Actions to take:
[a] In the opinion excerpt, what reason did the appellant give for refusing the lawyer the trial court offered to appoint?
[b] Retype the opinion excerpt from "THE COURT: Are" up to and including "deal with it.".

Extracted text:
THE COURT: Are you certain that you do not?
APPELLANT: I think that you have done a pretty good job so far so I'll let you deal with what you have to deal with (indiscernible).
THE COURT: Well, I can only say, Mr. Bell, that Mr. Sweeney will be arguing the Government's point of view and I would think that you would want someone to argue your point of view. APPELLANT: (indiscernible) I am already (indiscernible) so I'm basically (indiscernible) so I'll just deal with it.

The trial judge's discussion with appellant concerning the sentencing process, combined with the extensive Hsu inquiry conducted just before trial, see note 9, supra, apprised appellant of the benefits and availability of counsel, and of the risks of proceeding without a lawyer, so that we can conclude that appellant's decision to proceed without an attorney was voluntarily and knowingly made. No further inquiry was necessary, particularly where the trial court repeatedly offered to appoint an experienced lawyer to represent appellant, an appointment appellant refused only because he did not "feel comfortable" with the proffered lawyer. A defendant's right to counsel does not include a right to appointed counsel of his choice, and here, appellant offered no good cause for refusing the lawyer the court intended to appoint. See Johnson, 585 A.2d at 770-71 (holding that "a trial judge is obliged to appoint new counsel if a defendant can establish `good cause, such as conflict of interest, a complete breakdown of communication, or an irreconcilable conflict which [could] lead . . . to an apparently unjust verdict'" (quoting McKee v. Harris, 649 F.2d 927, 931 (2d Cir.1981))); see W. LAFAVE & J. ISRAEL, CRIMINAL PROCEDURE § 11.4 at 36-37 (1984)); cf. United States v. Gonzalez-Lopez, 548 U.S. 140, 144, 126 S. Ct. 2557, 165 L. Ed. 2d 409 (2006) (trial court's erroneous disqualification of the defendant's chosen counsel violated his Sixth Amendment right because "an element of this right is the right of a defendant who does not require appointed counsel to choose who will represent him."). Appellant argues on appeal that the trial judge should have persisted, and not accepted his refusal of counsel, given appellant's limited education (10th grade), long-term emotional problems and difficult reactions to medication. But to persist more than the trial judge did could have been perceived as coercion, particularly where appellant had previously complained that he had been "forced to take [counsel] because I have no right to represent myself." In light of appellant's refusal to accept the trial court's appointment of a third attorney to represent him, and considering that the *73 trial court had already conducted a Hsu inquiry pre-trial, informed him of the benefits of having legal representation during sentencing, and repeatedly discouraged him from proceeding pro se, the trial court was justified in accepting appellant's waiver of his right to counsel.

Items from a dataset
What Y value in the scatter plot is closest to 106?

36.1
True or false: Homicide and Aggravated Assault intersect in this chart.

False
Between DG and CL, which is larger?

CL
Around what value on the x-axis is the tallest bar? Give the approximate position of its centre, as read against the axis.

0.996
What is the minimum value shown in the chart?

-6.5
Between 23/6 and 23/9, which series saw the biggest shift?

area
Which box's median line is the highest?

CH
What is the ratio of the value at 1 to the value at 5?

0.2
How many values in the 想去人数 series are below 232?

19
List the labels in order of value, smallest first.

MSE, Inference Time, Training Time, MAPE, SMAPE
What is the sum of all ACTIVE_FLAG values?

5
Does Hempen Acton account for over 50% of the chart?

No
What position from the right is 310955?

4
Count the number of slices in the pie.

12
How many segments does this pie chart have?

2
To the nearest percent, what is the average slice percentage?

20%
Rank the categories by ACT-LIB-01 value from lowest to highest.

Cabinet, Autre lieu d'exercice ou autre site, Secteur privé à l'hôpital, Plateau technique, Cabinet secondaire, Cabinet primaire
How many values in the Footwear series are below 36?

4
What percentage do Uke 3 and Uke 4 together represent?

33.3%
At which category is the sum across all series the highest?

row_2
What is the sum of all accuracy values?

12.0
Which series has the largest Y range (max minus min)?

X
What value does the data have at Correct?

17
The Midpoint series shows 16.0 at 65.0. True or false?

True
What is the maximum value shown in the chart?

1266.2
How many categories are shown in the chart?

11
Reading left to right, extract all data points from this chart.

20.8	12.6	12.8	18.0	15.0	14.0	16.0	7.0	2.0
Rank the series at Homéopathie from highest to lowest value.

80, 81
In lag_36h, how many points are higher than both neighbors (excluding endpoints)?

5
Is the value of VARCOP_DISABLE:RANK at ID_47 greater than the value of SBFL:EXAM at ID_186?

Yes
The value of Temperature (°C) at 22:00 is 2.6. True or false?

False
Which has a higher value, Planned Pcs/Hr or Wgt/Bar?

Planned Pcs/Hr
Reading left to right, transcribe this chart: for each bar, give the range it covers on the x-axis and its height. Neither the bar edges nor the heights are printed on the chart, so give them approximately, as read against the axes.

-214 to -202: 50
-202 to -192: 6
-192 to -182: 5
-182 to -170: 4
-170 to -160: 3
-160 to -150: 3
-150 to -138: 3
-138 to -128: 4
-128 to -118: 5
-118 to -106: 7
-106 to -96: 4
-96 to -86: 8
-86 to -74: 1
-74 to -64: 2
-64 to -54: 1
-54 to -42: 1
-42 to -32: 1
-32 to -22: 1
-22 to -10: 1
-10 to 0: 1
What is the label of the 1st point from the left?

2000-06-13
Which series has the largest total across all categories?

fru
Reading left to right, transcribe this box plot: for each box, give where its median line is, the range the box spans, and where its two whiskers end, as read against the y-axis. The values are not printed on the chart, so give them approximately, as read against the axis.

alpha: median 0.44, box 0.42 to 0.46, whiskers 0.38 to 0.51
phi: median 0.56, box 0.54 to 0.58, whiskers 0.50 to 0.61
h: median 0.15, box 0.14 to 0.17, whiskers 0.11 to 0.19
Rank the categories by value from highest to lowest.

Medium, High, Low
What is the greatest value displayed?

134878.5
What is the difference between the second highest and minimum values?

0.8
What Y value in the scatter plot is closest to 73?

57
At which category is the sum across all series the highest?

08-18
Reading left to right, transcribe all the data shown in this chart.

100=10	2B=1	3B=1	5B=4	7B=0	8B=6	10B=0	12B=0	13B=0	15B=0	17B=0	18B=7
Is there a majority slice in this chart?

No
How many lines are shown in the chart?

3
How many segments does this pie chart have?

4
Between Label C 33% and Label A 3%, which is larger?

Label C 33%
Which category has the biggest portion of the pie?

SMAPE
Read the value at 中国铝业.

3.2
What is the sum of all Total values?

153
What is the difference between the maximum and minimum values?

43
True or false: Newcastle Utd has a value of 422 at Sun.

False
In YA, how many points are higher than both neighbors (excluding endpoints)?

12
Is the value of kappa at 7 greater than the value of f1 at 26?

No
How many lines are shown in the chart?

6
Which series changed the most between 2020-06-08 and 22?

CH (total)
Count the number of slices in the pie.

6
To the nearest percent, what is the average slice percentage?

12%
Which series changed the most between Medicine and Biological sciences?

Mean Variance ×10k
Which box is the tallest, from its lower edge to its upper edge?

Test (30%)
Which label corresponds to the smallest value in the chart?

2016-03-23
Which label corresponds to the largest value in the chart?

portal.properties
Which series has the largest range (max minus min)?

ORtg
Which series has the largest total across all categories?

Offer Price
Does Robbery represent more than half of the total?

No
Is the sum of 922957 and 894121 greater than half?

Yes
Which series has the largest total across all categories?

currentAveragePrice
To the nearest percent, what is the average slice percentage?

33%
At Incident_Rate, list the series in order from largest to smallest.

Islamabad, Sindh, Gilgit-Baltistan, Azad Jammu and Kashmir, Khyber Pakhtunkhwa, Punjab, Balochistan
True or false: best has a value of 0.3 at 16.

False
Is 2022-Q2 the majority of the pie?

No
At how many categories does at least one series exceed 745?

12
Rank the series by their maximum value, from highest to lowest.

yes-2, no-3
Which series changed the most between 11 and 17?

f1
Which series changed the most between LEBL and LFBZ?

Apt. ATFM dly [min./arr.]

Answer list:
[a] He did not "feel comfortable" with the proffered lawyer.

[b]
THE COURT: Are you certain that you do not?
APPELLANT: I think that you have done a pretty good job so far so I'll let you deal with what you have to deal with (indiscernible).
THE COURT: Well, I can only say, Mr. Bell, that Mr. Sweeney will be arguing the Government's point of view and I would think that you would want someone to argue your point of view. APPELLANT: (indiscernible) I am already (indiscernible) so I'm basically (indiscernible) so I'll just deal with it.